By Wayne Bierbaum
There are a lot of birds that prey on fish and there are just as many methods of catching fish—many are very unique.
The standard method of stabbing a sharp beak towards a fish has interesting variations. Wading birds like egrets and herons are large beaked ambush predators but the snowy egret, a small wading bird with black legs and bright yellow feet, can be seen actively, sometimes comically, running in shallow water after small fish.
In deeper water, the snowy egret frequently will fly low over a school of fish and act like it is walking on the surface. As the fish swim in front of the splashing yellow feet, the egret will lean down and grab them.
Another wading bird, the reddish egret, very frequently holds its wings open as it leans over shallow water. The open dark wings allow it to see better and also attract small fish into the wing’s shade. Then comes the quick beak action. The reddish egrets are a southern bird and rarely seen in Maryland (last appearance was in 2003).
Of the egrets and herons, the most interesting fishing method is that of the green heron, the smallest of Maryland’s herons and the most colorful. It is stalking predator that has learned how to use tools. A splash alerts minnows to an insect that has fallen in the water and they race to the sound to eat. The green heron mimics this noise by dropping a small stick into the water—the minnows rush to the sound and are caught in the heron’s beak. I have seen a green heron standing on a log on a flowing creek, take a tiny stick, its lure, and drop it into the water at the upstream end of the log and walk to the other end, pick up the stick and repeat the process over and over again. It caught a fish on just about every other drift. Green herons have also been noted to use bread crust and dried insects as bait.
The great blue heron is a classic spear fisherman. It is remarkable for how much speed and force it can generate. I have seen a great blue heron spear a good-sized largemouth bass through and through. I have much respect for that spear.
Another large wading bird that has recently started visiting Maryland has a more tactile approach to fishing. The wood stork is a tall wading bird with a dark yellow-brown beak. One of its favorite kinds of fishing involves wading in very shallow muddy or plant-filled waters. It will lean forward and stick its beak into the mud or weeds and open it, which creates a void in the mud or weeds. Without moving the beak, it will shuffle its feet toward that spot and when it feels an animal enter the void it will clamp down. They catch fish, eels, crabs, amphibians, snakes and insects doing this.
The roseate spoonbill also uses a mostly tactile hunting style. It will open its spoonbill about three quarters of an inch and while walking forward swing the bill back and forth at an angle to the bottom of shallow water. When it feels movement in the bill, it closes. The bill’s fringed edges slow the escape of any prey.
Diving birds like terns open their beaks as they hit the water, grabbing fish that are close to the surface. Small terns like the Forster’s or least terns grab fish at a depth of 6 inches. Large terns, like the Caspian tern manage about 18 inches down. They fish by sight and pop out of the water using their buoyancy like a spring. The brown pelican can fish to about 3 feet under the surface. After hitting the water in a dive, they open their bill and fill their pouch near the end of their plunge.

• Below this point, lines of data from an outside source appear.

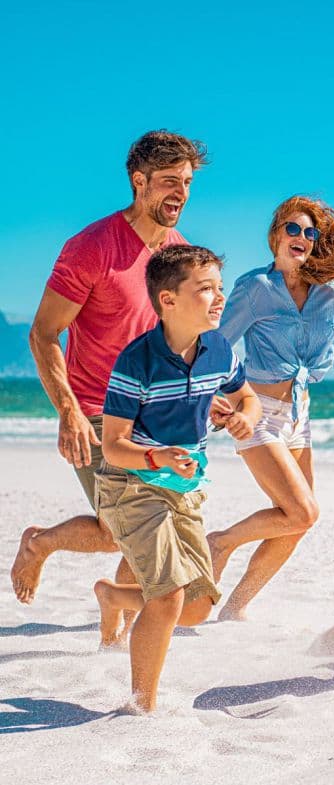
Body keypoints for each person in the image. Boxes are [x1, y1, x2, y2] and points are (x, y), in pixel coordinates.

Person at [11, 130, 207, 607]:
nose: (179, 192)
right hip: (99, 412)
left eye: (185, 181)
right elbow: (42, 334)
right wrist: (70, 412)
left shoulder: (177, 252)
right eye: (167, 181)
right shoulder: (91, 247)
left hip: (156, 415)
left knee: (134, 525)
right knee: (130, 528)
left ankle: (112, 612)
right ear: (139, 182)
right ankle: (40, 545)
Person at [206, 196, 334, 620]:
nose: (301, 238)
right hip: (256, 411)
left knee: (299, 521)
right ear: (276, 235)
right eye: (293, 229)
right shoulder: (255, 289)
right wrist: (210, 393)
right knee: (301, 510)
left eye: (309, 233)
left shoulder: (329, 298)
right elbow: (217, 342)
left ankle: (236, 606)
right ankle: (220, 542)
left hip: (299, 417)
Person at [92, 245, 260, 713]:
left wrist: (245, 415)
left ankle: (113, 596)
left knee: (198, 605)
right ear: (167, 301)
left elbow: (247, 397)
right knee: (167, 597)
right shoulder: (136, 362)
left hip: (184, 487)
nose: (218, 298)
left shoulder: (219, 349)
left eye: (220, 288)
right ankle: (140, 706)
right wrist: (158, 456)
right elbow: (113, 445)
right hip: (132, 484)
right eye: (205, 289)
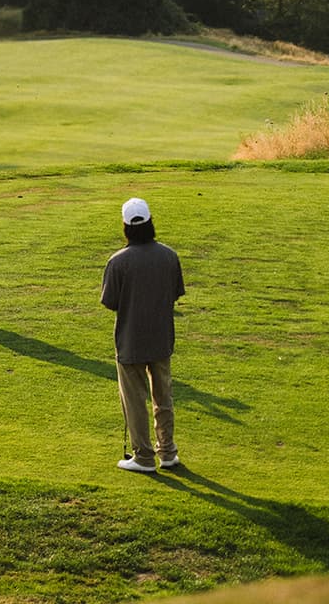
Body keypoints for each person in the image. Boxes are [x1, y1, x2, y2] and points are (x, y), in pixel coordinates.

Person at [100, 197, 185, 474]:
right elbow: (174, 293)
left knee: (135, 400)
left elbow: (111, 302)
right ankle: (168, 451)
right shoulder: (169, 256)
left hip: (130, 342)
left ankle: (144, 456)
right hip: (161, 339)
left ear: (125, 226)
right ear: (150, 222)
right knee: (164, 398)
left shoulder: (117, 262)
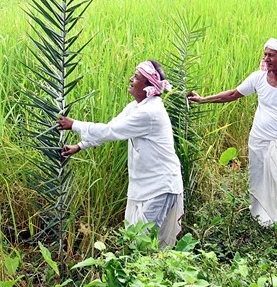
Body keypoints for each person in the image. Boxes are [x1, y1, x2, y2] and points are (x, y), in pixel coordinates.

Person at [187, 38, 277, 226]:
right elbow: (232, 95)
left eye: (271, 55)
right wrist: (203, 99)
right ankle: (265, 221)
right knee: (260, 183)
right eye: (265, 54)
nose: (266, 58)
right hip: (260, 140)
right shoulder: (258, 78)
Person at [58, 60, 184, 248]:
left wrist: (74, 124)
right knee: (136, 238)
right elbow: (112, 127)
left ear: (148, 86)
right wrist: (80, 146)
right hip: (146, 185)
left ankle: (149, 276)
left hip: (160, 186)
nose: (131, 79)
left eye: (137, 77)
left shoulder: (150, 112)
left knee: (143, 242)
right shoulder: (136, 107)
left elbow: (110, 131)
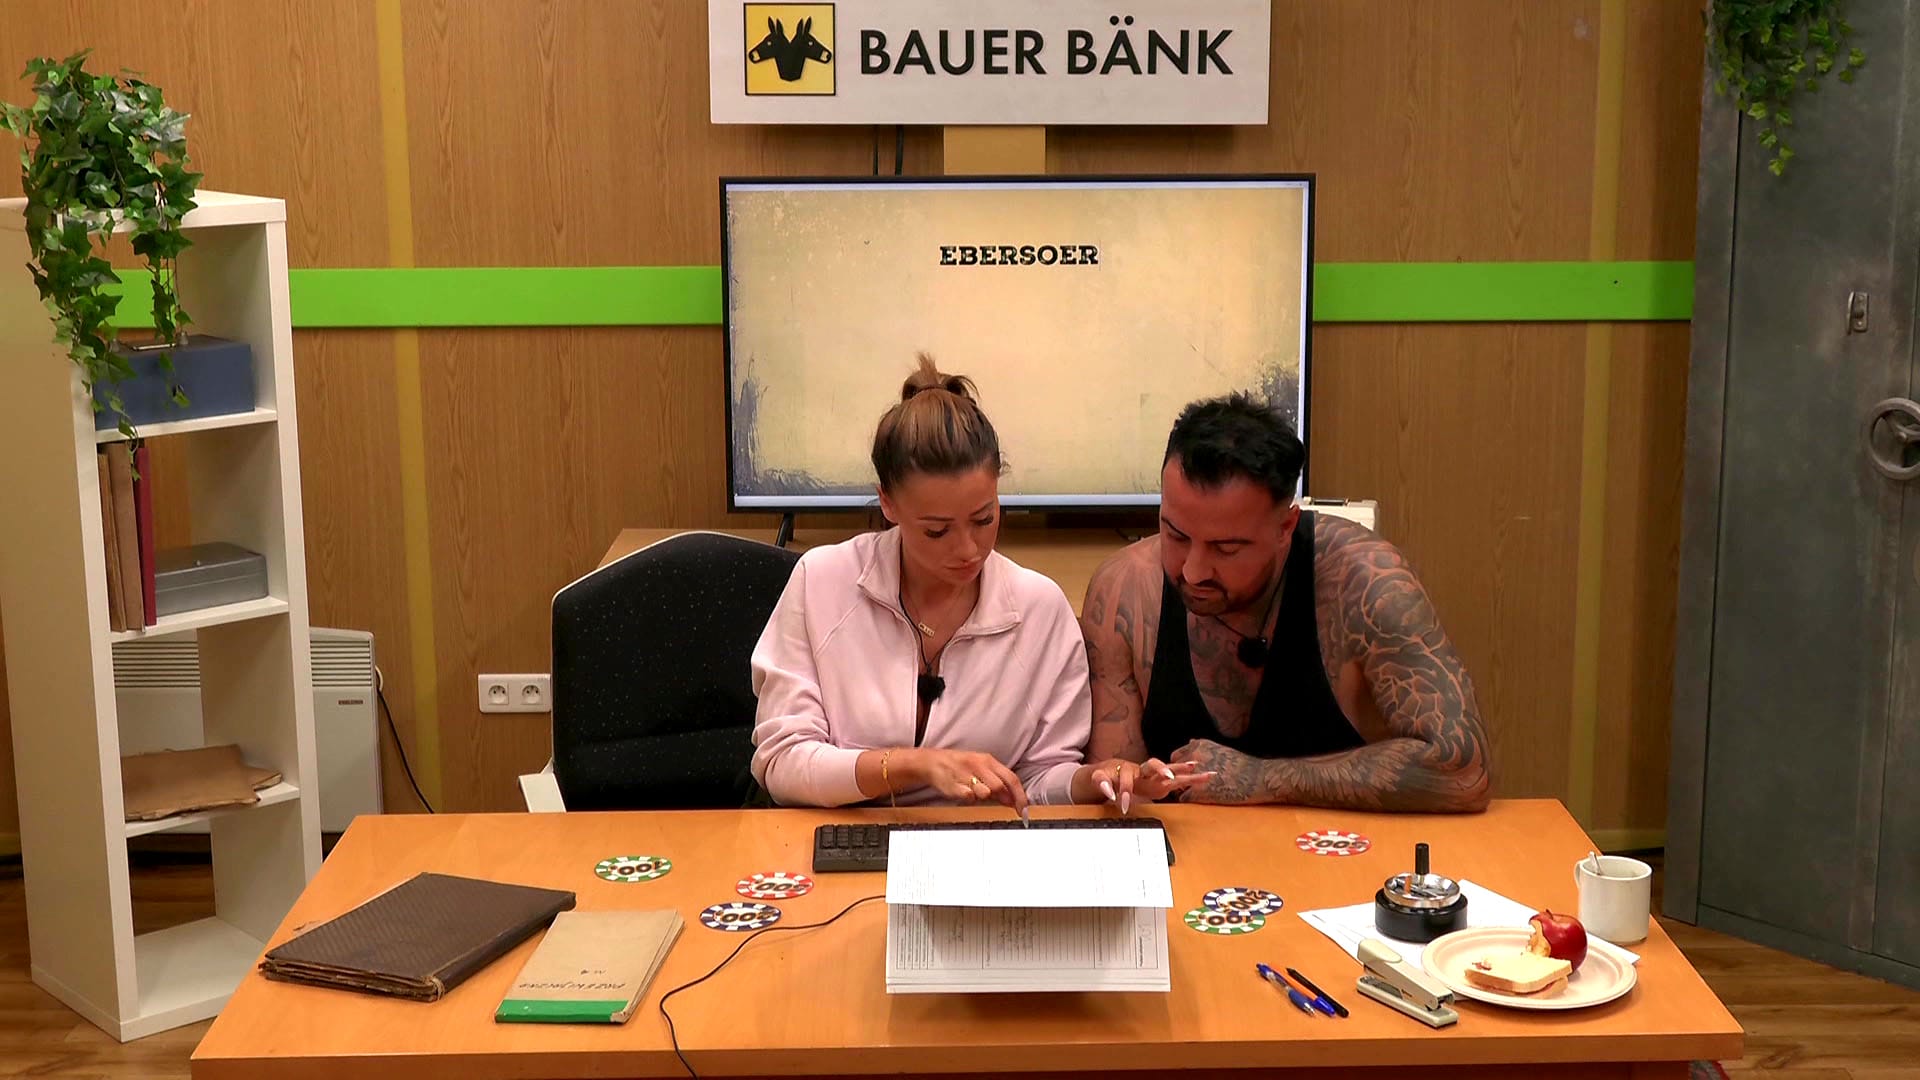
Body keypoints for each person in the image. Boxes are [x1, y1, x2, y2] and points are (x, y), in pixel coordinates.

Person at [750, 354, 1205, 812]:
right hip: (837, 836)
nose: (969, 549)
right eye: (937, 531)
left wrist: (1095, 779)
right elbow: (782, 764)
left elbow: (1037, 780)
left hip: (978, 844)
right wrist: (912, 765)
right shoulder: (822, 581)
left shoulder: (1040, 609)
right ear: (887, 503)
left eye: (984, 519)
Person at [1079, 393, 1491, 812]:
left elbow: (1463, 770)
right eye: (1176, 535)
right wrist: (1129, 783)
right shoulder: (1124, 592)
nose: (1193, 571)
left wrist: (1262, 779)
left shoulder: (1364, 583)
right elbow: (1115, 800)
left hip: (1340, 846)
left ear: (1285, 527)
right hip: (1190, 848)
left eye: (1227, 548)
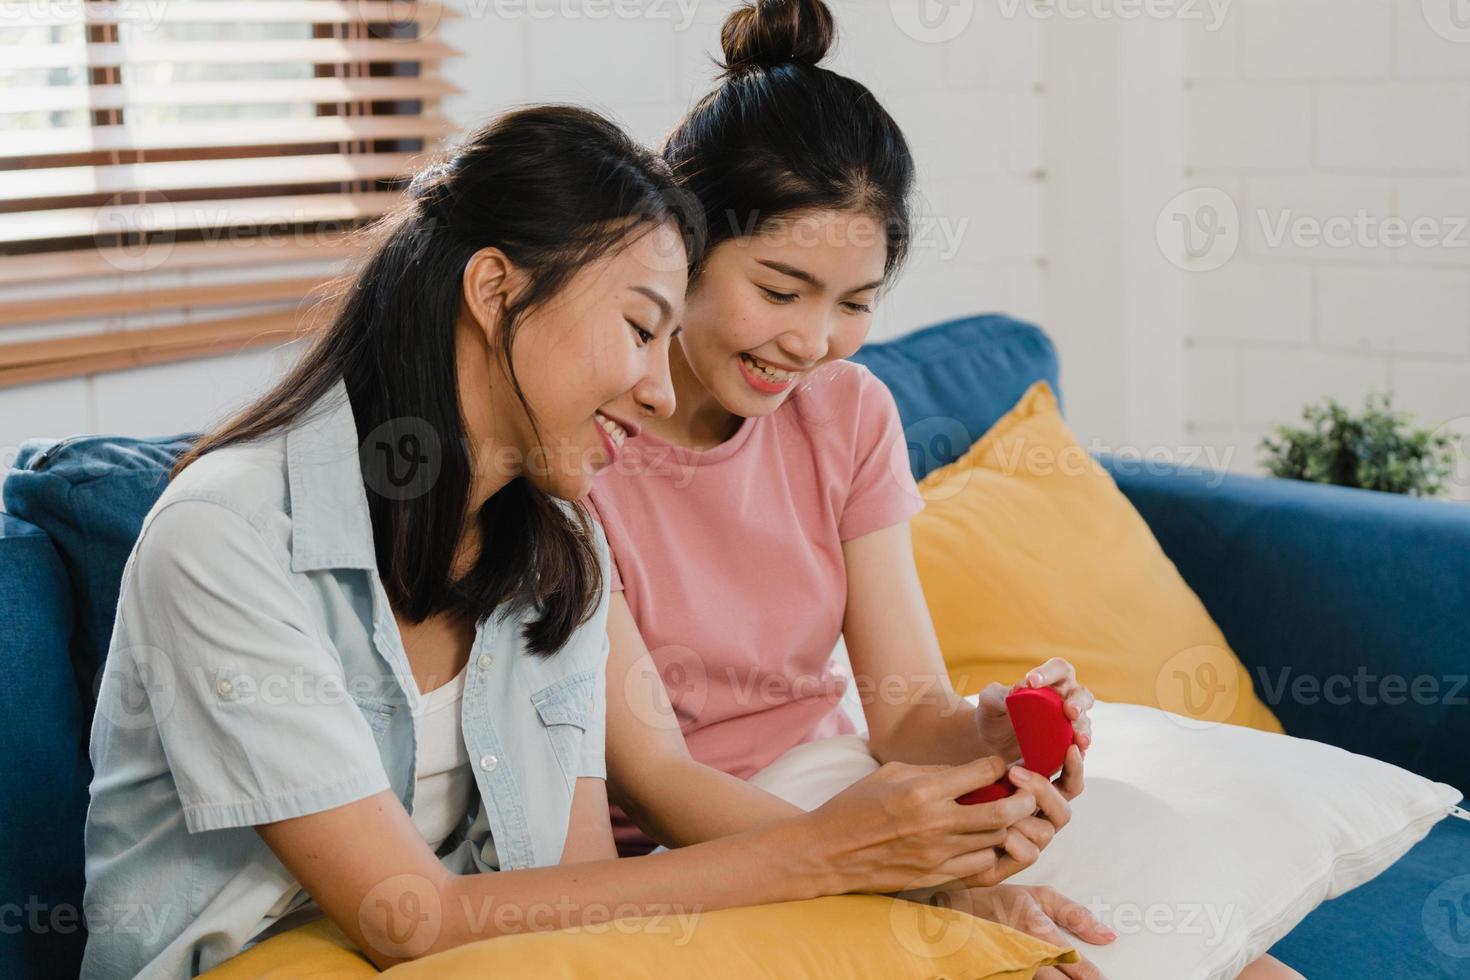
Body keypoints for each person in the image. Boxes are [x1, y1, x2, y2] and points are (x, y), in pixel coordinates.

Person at [81, 105, 1069, 979]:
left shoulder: (556, 550)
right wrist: (836, 854)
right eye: (642, 329)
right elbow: (406, 918)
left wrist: (928, 881)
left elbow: (586, 888)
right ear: (495, 289)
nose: (659, 386)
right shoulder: (228, 536)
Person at [585, 3, 1304, 979]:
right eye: (782, 289)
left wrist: (992, 724)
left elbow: (907, 711)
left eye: (855, 303)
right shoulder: (588, 441)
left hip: (850, 787)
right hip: (706, 851)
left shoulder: (845, 411)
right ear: (683, 245)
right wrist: (915, 874)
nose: (812, 341)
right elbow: (661, 785)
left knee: (1228, 959)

The diving super star is the northern gannet. They will hit the water at 60 miles per hour and penetrate to a depth of 36 feet. After the deep plummet, they may still use their wings to swim down another 20 feet. They generally are interested in sardine-sized fish and may take over 100 plunges before resting. Scientists are studying them to see how they can survive the power of those plunges without brain or bone injuries.
One of the shallowest feeders is the skimmer. Black skimmers catch fish within 3 inches of the water surface. They mostly fly at night, right at the surface with their knife-like lower bill cutting through the water. They try to rest during the day. Unfortunately, it likes to frequent public beaches. Who can rest there?
Swimming diving birds all have some idiosyncrasies. The pied-billed grebe will grab underwater vegetation with their feet to stalk fish. Loons have very dense bones that they can submerge like a submarine. They swim quite well and can stay underwater for quite a while. Their large pointed bill is used to probe crevasses for fish, crayfish and crabs. Their feet are so far back on their bodies that they have a hard time walking on land and need a lot of water surface to fly off the water. They can get trapped if they land on a pond that too small for them to fly off.
One of the best places to see wading birds, especially in early September, is Bombay Hook National Wildlife Refuge. Assateague Island also has spots with lots of wading birds and in the late fall it is a great place to witness the high-speed plunge of the gannets. They will dive into the water just off shore. Northern gannets will also come into the Bay in October and November but a boat is needed.